The question highlighted one of the key challenges facing the rulers of the world's most populous nation: how to control what goes on within their enormous country.

"You might think that this is a highly autocratic system where control is effective," says David Lampton, director of China studies at Johns Hopkins University's School of Advanced International Studies, who is writing a book about governance in China. "But that would be a wrong assumption. President Hu Jintao is at the helm, spinning the wheel, but it is not always connected to the rudder."

There seems no doubt that at least some of China's top leaders knew of the treatment to which Mr. Chen was subjected. Even if their own internal channels had failed to inform them, senior US officials raised Chen's case repeatedly with their Chinese counterparts, and foreign media reported his plight widely.

But as officials in Beijing try to sort truth from fiction in the reporting they get from the provinces, follow the media, and send out secret inspection teams to investigate suspected wrongdoing, "you'd be surprised by what they don't know," says Professor Lampton.

It is surprising, for example, that local governments can build massive power stations without the knowledge or approval of the central government.
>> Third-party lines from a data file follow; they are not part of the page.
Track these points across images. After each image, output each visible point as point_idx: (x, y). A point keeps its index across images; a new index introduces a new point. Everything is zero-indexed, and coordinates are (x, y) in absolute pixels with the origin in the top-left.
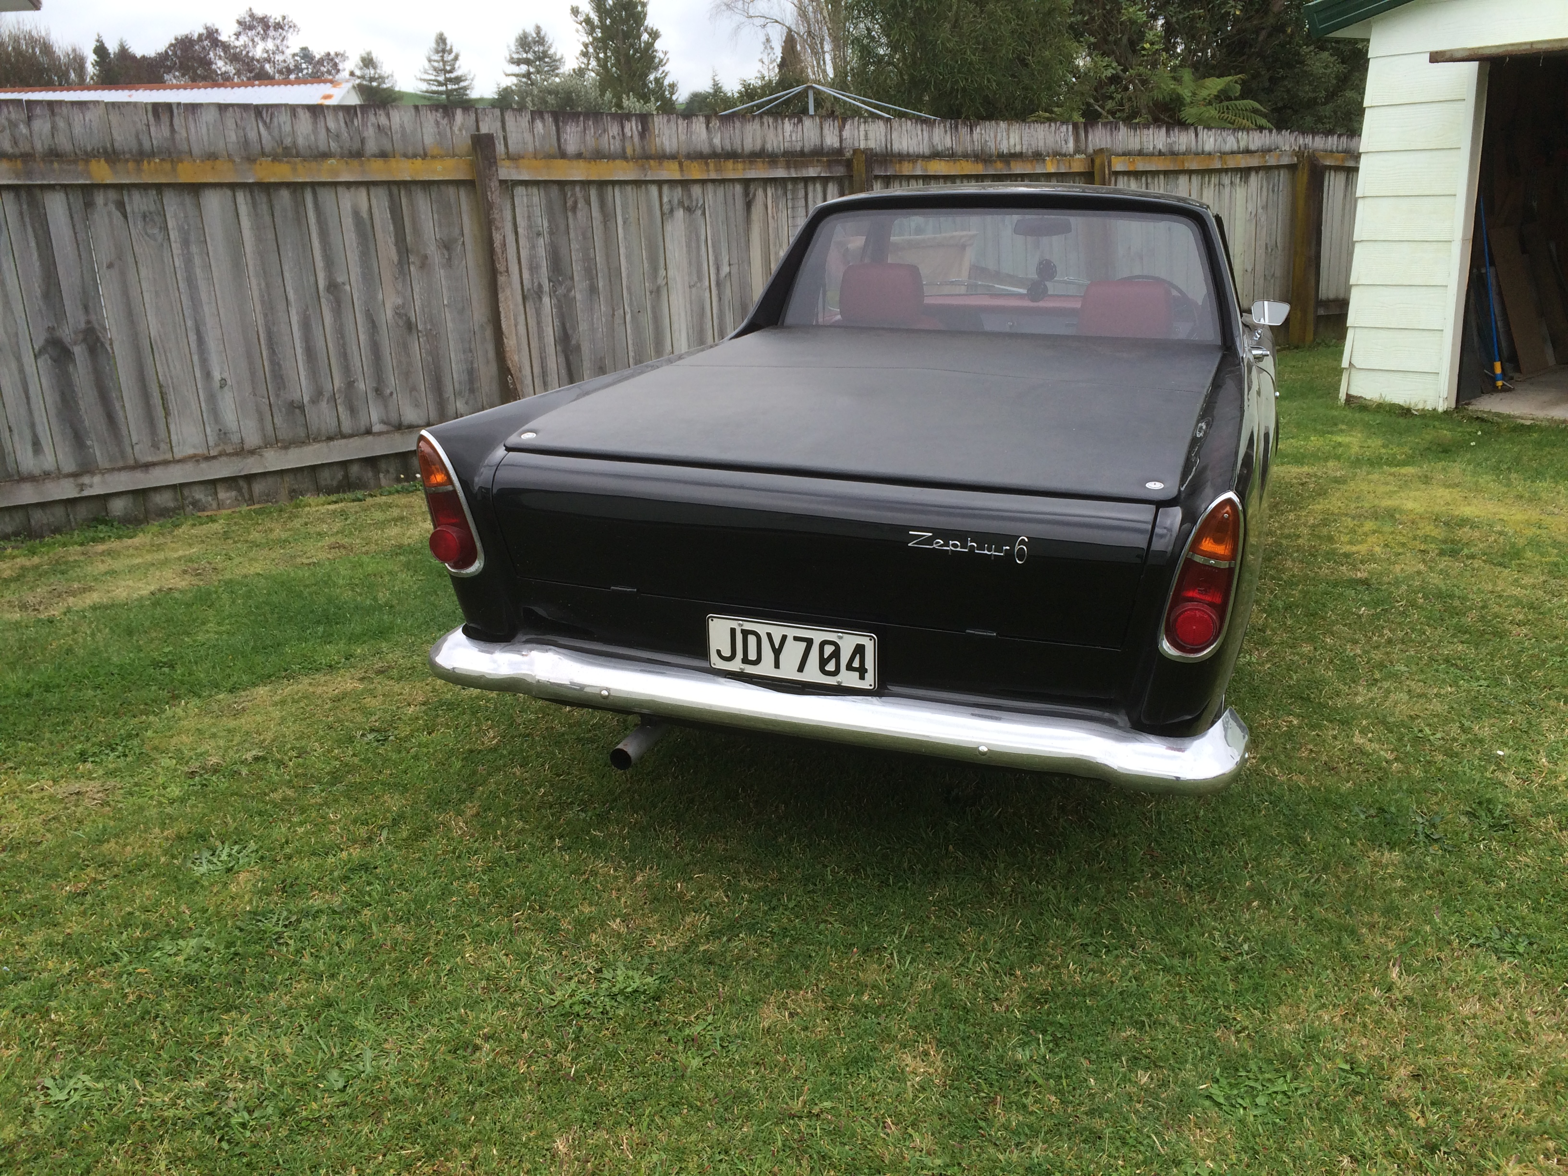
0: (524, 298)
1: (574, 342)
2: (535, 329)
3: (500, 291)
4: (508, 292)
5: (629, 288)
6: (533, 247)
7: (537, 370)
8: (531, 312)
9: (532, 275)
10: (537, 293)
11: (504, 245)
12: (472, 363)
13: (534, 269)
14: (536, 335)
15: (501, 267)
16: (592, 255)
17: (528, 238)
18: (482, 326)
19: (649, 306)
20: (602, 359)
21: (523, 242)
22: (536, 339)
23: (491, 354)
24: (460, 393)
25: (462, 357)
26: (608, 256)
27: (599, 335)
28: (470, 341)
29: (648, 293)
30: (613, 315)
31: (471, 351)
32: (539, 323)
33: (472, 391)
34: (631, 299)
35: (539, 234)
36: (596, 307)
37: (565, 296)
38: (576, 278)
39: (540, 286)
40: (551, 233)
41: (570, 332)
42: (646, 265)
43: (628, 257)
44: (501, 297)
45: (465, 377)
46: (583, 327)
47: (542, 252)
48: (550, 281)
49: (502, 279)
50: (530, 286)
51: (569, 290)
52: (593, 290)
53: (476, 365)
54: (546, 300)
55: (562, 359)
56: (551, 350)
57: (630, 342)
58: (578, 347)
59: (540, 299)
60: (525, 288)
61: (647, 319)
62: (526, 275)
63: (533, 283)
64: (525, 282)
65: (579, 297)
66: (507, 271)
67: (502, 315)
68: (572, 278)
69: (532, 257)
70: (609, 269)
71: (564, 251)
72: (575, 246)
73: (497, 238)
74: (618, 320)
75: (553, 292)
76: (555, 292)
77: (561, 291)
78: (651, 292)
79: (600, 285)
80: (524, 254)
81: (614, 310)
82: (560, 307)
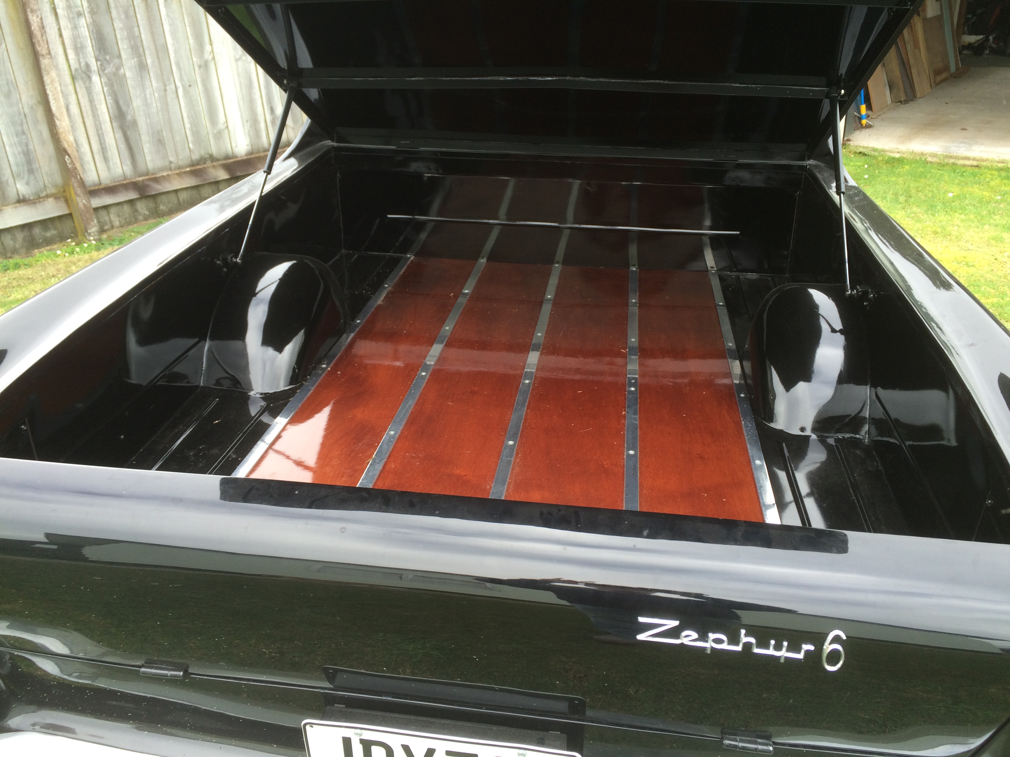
0: (73, 78)
1: (129, 118)
2: (88, 108)
3: (44, 74)
4: (53, 74)
5: (178, 65)
6: (75, 27)
7: (96, 147)
8: (82, 92)
9: (77, 54)
10: (85, 73)
11: (42, 27)
12: (27, 145)
13: (79, 49)
14: (90, 113)
15: (42, 49)
16: (137, 33)
17: (69, 18)
18: (32, 108)
19: (199, 80)
20: (159, 132)
21: (64, 22)
22: (91, 117)
23: (46, 134)
24: (19, 175)
25: (16, 139)
26: (153, 34)
27: (154, 110)
28: (22, 125)
29: (196, 68)
30: (165, 90)
31: (24, 133)
32: (91, 101)
33: (31, 171)
34: (181, 74)
35: (79, 14)
36: (147, 83)
37: (115, 74)
38: (124, 56)
39: (88, 66)
40: (92, 12)
41: (124, 108)
42: (192, 41)
43: (174, 33)
44: (47, 79)
45: (21, 159)
46: (137, 103)
47: (85, 32)
48: (97, 60)
49: (45, 62)
50: (77, 66)
51: (118, 68)
52: (142, 67)
53: (31, 147)
54: (95, 78)
55: (119, 135)
56: (107, 126)
57: (185, 115)
58: (134, 123)
59: (90, 78)
60: (73, 68)
61: (198, 91)
62: (72, 55)
63: (80, 63)
64: (72, 62)
65: (128, 74)
66: (49, 53)
67: (51, 98)
68: (120, 56)
69: (76, 38)
70: (156, 46)
71: (107, 30)
72: (118, 25)
73: (34, 20)
74: (171, 96)
75: (101, 71)
76: (104, 70)
77: (110, 69)
78: (200, 67)
79: (149, 61)
80: (66, 34)
81: (165, 86)
82: (110, 85)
Yet in 2009 the China Electricity Council, the power sector's industrial grouping, estimated that 30 million kilowatts of installed capacity ? half the electricity generated by the Three Gorges Dam ? had been illegally constructed, without the necessary permission from the central government.

Local governments mislead Beijing

Central government officials are aware that their regional subordinates sometimes seek to mislead them. Three years ago the government began to suspect that provincial officials were exaggerating reports of their grain stocks so as to attract more of the money that Beijing pays granaries to hold reserves.

Beijing had to organize 100,000 inspectors for a three-month nationwide audit "to find out the true volume of our grain stocks," Vice Premier Li Keqiang said at the time. They found a number of irregularities.

Sometimes Beijing finds out too late that it has been tricked. Local officials in the eastern city of Changzhou, for example, evaded rules requiring them to seek government approval for any industrial project using more than 40 hectares (about 100 acres) of land by breaking up a planned steel mill into a dozen or so projects, each requiring only the sort of land-use permit that local officials could issue themselves.

The steel mill functioned for years before Beijing officials found out and closed it down.

This is not a new problem.

A well-known Chinese saying, that "the mountains are high and the emperor is far away," dates back to the 14th century, when China's imperial rulers already had trouble keeping an eye on their far-flung domains.